* **EXERCISE GOAL**
Your task is to find every line of the data that holds the string "lines" and copy it.

* **INFORMATION SHOWN**
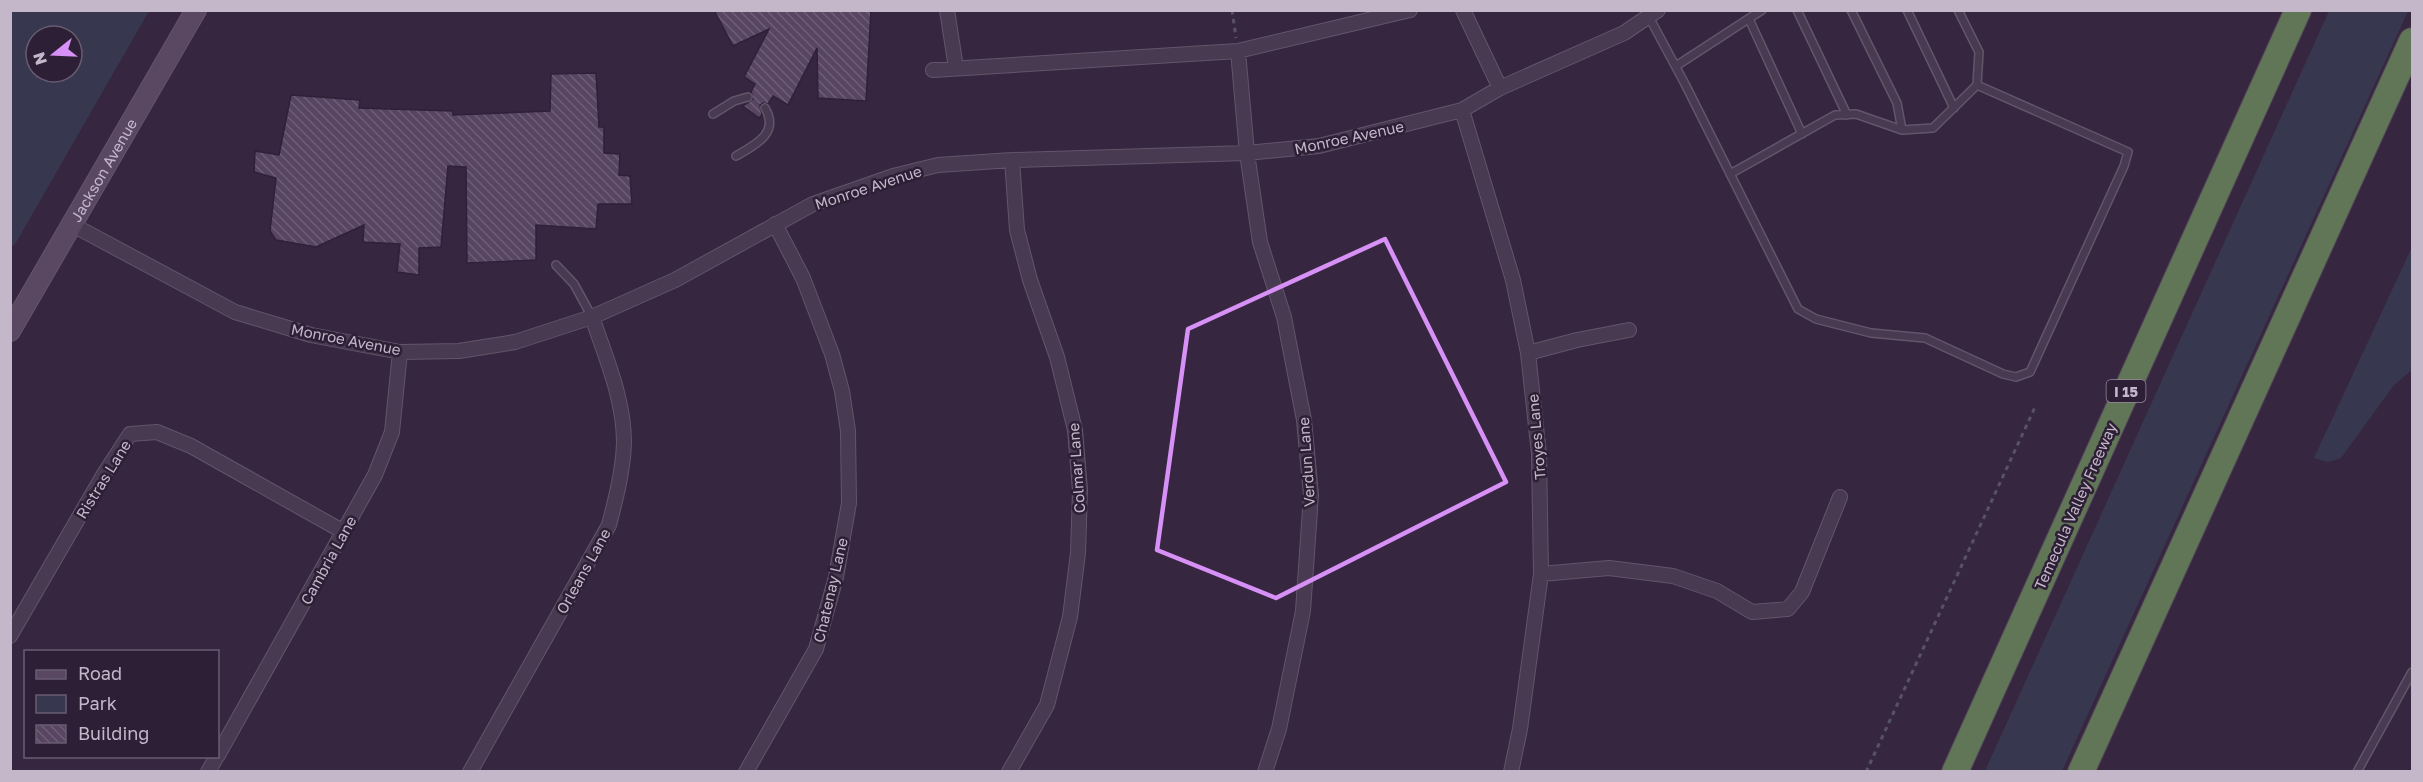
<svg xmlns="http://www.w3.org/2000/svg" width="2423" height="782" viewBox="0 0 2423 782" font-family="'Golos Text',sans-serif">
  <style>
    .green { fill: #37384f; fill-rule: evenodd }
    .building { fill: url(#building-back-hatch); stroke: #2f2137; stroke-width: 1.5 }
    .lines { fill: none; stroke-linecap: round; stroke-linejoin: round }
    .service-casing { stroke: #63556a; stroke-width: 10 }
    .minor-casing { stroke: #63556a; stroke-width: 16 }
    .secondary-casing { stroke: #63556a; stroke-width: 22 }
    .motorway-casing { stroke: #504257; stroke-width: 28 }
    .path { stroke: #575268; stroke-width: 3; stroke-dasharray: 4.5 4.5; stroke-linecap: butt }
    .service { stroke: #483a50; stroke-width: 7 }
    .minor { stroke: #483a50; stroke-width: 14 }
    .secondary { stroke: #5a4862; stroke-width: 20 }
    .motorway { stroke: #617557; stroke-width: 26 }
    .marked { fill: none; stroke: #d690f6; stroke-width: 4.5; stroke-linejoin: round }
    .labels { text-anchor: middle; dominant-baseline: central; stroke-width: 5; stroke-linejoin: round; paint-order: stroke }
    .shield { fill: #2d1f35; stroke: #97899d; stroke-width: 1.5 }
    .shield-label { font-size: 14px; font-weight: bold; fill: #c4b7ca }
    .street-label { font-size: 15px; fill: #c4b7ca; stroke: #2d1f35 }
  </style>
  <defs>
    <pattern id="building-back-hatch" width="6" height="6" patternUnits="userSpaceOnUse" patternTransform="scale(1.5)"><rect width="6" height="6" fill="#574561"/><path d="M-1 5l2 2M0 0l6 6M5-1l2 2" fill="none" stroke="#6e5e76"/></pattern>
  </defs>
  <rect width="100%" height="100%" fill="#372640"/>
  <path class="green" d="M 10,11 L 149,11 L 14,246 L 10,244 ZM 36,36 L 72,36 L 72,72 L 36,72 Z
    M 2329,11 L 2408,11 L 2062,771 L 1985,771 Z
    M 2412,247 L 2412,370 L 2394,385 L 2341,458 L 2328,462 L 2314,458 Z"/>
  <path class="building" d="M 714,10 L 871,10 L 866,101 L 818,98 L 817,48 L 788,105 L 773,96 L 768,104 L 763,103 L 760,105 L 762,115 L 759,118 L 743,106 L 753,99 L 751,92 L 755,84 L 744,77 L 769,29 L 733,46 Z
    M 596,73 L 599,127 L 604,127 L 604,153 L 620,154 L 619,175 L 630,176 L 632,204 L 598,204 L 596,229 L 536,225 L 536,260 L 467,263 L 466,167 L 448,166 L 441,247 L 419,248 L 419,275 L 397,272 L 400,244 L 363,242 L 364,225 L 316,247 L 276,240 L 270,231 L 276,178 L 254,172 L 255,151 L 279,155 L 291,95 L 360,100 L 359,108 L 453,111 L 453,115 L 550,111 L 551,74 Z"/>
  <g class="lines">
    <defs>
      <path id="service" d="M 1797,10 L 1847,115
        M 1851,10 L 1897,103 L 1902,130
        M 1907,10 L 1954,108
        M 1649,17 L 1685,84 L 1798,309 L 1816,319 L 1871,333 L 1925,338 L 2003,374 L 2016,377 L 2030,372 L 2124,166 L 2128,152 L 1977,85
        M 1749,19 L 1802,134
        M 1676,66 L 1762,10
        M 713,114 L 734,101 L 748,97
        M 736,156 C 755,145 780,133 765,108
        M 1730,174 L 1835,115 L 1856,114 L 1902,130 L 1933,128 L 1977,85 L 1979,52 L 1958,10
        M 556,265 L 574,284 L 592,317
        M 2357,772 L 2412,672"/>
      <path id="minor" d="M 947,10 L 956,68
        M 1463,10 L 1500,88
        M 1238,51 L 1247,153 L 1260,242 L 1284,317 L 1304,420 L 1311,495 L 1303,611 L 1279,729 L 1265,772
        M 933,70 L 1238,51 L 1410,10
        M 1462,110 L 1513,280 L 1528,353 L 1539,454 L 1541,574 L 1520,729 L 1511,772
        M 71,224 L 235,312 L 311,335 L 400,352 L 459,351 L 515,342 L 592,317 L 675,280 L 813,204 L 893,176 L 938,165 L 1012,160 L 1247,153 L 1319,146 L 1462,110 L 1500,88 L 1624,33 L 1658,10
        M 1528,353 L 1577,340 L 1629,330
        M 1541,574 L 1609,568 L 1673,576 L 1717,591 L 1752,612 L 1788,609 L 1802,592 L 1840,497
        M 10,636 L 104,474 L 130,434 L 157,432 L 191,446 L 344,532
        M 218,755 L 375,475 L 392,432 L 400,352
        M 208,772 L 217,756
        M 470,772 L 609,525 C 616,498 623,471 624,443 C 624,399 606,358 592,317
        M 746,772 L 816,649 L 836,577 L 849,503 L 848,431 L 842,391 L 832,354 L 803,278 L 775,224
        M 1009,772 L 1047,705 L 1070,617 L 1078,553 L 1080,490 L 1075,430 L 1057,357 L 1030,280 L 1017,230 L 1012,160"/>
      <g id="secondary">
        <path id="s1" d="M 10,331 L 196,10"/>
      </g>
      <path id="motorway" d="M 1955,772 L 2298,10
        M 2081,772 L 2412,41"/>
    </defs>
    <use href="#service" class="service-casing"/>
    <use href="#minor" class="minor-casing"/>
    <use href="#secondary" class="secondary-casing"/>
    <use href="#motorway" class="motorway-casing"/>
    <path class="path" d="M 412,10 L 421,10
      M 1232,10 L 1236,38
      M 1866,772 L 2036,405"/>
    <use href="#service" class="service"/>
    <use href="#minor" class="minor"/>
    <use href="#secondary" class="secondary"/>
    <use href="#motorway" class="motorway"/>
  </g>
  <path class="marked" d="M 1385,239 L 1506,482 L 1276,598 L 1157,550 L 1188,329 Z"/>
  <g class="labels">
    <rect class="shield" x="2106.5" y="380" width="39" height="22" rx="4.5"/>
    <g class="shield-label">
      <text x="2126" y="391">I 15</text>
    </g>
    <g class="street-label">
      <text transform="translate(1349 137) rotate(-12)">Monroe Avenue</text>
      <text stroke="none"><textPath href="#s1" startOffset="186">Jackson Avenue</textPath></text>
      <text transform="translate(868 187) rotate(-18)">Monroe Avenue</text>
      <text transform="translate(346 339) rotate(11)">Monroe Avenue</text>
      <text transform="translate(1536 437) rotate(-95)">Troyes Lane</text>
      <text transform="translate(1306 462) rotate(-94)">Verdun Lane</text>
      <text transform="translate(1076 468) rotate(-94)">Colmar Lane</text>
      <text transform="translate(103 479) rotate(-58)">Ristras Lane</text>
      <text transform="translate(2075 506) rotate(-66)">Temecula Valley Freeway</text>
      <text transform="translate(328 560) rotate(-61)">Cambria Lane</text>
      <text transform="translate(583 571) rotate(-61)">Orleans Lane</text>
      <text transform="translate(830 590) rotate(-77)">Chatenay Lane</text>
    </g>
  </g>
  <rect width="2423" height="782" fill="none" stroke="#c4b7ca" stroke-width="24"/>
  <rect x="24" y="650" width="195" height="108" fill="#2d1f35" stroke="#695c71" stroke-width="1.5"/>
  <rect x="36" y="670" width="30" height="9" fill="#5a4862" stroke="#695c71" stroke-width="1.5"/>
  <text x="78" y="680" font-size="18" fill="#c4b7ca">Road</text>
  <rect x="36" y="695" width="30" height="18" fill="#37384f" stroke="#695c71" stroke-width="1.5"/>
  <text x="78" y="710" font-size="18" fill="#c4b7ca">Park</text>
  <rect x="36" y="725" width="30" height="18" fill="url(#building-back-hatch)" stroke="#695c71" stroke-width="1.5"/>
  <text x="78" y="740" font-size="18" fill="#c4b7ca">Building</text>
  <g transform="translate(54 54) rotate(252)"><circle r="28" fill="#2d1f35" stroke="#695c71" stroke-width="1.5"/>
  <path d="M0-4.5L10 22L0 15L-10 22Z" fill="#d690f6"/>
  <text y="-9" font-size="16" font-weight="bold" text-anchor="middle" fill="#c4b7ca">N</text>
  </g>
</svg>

==

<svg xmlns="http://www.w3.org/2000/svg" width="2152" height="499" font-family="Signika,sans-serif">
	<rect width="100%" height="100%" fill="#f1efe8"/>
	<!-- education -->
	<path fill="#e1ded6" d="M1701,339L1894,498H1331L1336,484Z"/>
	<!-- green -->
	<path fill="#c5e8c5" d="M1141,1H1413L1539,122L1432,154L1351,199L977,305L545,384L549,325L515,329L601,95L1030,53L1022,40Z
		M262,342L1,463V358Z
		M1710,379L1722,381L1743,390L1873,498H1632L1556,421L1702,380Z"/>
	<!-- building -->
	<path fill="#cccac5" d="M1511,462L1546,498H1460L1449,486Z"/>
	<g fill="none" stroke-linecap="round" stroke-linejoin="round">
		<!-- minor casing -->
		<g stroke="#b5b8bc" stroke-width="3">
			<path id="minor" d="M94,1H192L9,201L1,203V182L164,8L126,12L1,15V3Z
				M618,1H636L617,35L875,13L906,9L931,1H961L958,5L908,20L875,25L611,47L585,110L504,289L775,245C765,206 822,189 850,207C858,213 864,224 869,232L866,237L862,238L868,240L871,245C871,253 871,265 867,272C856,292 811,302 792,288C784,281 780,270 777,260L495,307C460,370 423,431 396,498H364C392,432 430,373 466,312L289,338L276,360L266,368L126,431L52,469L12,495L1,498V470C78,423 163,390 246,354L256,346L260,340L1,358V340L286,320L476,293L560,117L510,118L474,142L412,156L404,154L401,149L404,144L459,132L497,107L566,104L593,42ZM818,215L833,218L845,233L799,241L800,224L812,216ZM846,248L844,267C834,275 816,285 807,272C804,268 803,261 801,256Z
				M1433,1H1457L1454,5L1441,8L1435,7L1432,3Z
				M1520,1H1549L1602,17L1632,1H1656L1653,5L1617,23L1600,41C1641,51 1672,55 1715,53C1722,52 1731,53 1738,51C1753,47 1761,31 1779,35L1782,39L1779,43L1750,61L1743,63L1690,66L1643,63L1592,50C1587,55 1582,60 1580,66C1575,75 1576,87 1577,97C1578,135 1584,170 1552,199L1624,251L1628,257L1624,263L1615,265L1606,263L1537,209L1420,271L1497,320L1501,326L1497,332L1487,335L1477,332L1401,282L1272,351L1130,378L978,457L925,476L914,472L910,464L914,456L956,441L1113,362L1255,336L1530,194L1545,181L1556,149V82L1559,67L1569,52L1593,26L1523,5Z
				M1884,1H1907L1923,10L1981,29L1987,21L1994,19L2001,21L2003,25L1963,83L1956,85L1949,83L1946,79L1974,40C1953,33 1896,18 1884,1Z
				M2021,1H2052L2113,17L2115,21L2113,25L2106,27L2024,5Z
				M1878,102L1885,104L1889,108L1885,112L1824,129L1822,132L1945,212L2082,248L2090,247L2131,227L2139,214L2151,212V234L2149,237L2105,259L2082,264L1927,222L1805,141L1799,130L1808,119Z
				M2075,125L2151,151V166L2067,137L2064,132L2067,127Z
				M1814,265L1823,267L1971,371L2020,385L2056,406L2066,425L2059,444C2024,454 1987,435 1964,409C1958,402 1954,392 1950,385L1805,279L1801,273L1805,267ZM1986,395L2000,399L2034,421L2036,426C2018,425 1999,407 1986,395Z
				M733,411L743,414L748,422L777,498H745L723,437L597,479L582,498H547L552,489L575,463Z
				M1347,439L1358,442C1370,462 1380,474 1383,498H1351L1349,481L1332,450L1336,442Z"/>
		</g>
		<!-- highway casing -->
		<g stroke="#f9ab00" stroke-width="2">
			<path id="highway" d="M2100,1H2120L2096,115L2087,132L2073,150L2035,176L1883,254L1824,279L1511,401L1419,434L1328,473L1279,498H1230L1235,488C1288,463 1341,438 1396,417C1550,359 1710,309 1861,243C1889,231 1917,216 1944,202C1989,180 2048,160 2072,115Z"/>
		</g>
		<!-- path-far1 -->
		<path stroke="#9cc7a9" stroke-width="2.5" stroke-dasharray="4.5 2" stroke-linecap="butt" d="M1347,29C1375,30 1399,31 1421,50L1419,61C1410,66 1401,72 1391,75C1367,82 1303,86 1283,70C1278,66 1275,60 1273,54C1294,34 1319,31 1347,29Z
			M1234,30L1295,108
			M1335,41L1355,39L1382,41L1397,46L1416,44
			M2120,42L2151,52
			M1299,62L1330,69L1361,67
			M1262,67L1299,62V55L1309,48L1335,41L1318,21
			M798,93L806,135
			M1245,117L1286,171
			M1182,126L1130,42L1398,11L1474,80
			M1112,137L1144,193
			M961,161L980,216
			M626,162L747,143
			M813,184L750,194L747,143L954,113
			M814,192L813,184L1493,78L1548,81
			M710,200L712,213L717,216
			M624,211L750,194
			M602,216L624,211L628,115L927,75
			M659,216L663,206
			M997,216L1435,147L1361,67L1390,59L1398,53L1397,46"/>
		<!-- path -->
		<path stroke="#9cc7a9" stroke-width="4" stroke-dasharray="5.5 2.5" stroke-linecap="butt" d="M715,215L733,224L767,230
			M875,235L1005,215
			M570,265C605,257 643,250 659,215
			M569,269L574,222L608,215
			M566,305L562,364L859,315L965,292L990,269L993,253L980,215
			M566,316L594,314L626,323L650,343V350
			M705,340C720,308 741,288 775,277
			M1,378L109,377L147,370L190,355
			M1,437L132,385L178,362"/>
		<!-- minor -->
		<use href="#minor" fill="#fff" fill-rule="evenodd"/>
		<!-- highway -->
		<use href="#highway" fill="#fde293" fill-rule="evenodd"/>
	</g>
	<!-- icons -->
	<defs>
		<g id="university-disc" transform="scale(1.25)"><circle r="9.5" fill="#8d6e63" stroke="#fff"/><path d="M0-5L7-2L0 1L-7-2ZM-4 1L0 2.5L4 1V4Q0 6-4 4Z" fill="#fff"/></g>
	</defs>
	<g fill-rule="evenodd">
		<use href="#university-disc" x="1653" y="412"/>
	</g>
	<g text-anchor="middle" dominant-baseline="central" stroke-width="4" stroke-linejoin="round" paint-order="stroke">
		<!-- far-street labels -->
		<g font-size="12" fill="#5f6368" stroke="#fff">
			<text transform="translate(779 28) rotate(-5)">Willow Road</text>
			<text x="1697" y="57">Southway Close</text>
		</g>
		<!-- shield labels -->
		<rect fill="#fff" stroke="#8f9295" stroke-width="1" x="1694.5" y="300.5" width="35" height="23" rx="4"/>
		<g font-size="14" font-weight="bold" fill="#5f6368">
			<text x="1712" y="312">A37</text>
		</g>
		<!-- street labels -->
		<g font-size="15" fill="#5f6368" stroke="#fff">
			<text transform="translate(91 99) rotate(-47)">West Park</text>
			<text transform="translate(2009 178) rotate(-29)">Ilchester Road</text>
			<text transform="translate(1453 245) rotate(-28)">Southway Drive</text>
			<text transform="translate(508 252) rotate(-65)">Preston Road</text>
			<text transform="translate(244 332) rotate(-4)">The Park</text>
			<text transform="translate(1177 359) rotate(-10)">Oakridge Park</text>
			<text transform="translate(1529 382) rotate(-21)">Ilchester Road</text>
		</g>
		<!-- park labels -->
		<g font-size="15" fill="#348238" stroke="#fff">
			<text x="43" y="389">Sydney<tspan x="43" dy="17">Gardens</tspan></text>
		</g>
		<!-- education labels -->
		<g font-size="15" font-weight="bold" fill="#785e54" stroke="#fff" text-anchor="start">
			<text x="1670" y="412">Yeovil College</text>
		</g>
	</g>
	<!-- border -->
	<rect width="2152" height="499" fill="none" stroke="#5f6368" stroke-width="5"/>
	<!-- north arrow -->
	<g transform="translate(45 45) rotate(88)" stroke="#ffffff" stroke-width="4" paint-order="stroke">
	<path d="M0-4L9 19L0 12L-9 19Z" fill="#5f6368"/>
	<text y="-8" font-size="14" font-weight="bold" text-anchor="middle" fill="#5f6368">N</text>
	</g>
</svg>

* **THE ANSWER**
    .lines { fill: none; stroke-linecap: round; stroke-linejoin: round }
  <g class="lines">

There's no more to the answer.